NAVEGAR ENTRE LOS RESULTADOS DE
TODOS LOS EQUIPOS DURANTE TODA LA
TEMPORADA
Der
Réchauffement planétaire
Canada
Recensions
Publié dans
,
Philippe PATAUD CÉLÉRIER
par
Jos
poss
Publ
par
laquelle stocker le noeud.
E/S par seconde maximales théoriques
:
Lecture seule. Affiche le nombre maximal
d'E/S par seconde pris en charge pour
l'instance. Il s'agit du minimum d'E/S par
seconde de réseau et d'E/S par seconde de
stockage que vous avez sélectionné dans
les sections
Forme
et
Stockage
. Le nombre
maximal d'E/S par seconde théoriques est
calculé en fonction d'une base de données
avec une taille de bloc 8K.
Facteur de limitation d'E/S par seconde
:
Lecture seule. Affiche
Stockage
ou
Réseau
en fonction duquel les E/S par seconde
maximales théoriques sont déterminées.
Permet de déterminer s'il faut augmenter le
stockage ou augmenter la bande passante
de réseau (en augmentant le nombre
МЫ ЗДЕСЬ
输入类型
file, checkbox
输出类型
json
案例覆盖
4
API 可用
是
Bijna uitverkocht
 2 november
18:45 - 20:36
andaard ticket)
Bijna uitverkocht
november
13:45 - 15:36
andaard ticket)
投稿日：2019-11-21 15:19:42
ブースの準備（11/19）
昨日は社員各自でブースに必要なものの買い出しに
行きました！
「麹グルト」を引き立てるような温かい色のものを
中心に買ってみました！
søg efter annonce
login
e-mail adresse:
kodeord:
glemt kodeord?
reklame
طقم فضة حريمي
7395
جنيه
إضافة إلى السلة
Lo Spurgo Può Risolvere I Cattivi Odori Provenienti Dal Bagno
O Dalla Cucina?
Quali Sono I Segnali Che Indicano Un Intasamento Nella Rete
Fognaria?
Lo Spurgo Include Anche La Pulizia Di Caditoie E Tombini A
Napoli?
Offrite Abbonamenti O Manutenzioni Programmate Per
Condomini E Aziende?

◆ ◆ ◆ ◆ ◆

What needs to be done:
Output all records verbatim.

Finished exercise:
NAVEGAR ENTRE LOS RESULTADOS DE
TODOS LOS EQUIPOS DURANTE TODA LA
TEMPORADA
Der
Réchauffement planétaire
Canada
Recensions
Publié dans
,
Philippe PATAUD CÉLÉRIER
par
Jos
poss
Publ
par
laquelle stocker le noeud.
E/S par seconde maximales théoriques
:
Lecture seule. Affiche le nombre maximal
d'E/S par seconde pris en charge pour
l'instance. Il s'agit du minimum d'E/S par
seconde de réseau et d'E/S par seconde de
stockage que vous avez sélectionné dans
les sections
Forme
et
Stockage
. Le nombre
maximal d'E/S par seconde théoriques est
calculé en fonction d'une base de données
avec une taille de bloc 8K.
Facteur de limitation d'E/S par seconde
:
Lecture seule. Affiche
Stockage
ou
Réseau
en fonction duquel les E/S par seconde
maximales théoriques sont déterminées.
Permet de déterminer s'il faut augmenter le
stockage ou augmenter la bande passante
de réseau (en augmentant le nombre
МЫ ЗДЕСЬ
输入类型
file, checkbox
输出类型
json
案例覆盖
4
API 可用
是
Bijna uitverkocht
 2 november
18:45 - 20:36
andaard ticket)
Bijna uitverkocht
november
13:45 - 15:36
andaard ticket)
投稿日：2019-11-21 15:19:42
ブースの準備（11/19）
昨日は社員各自でブースに必要なものの買い出しに
行きました！
「麹グルト」を引き立てるような温かい色のものを
中心に買ってみました！
søg efter annonce
login
e-mail adresse:
kodeord:
glemt kodeord?
reklame
طقم فضة حريمي
7395
جنيه
إضافة إلى السلة
Lo Spurgo Può Risolvere I Cattivi Odori Provenienti Dal Bagno
O Dalla Cucina?
Quali Sono I Segnali Che Indicano Un Intasamento Nella Rete
Fognaria?
Lo Spurgo Include Anche La Pulizia Di Caditoie E Tombini A
Napoli?
Offrite Abbonamenti O Manutenzioni Programmate Per
Condomini E Aziende?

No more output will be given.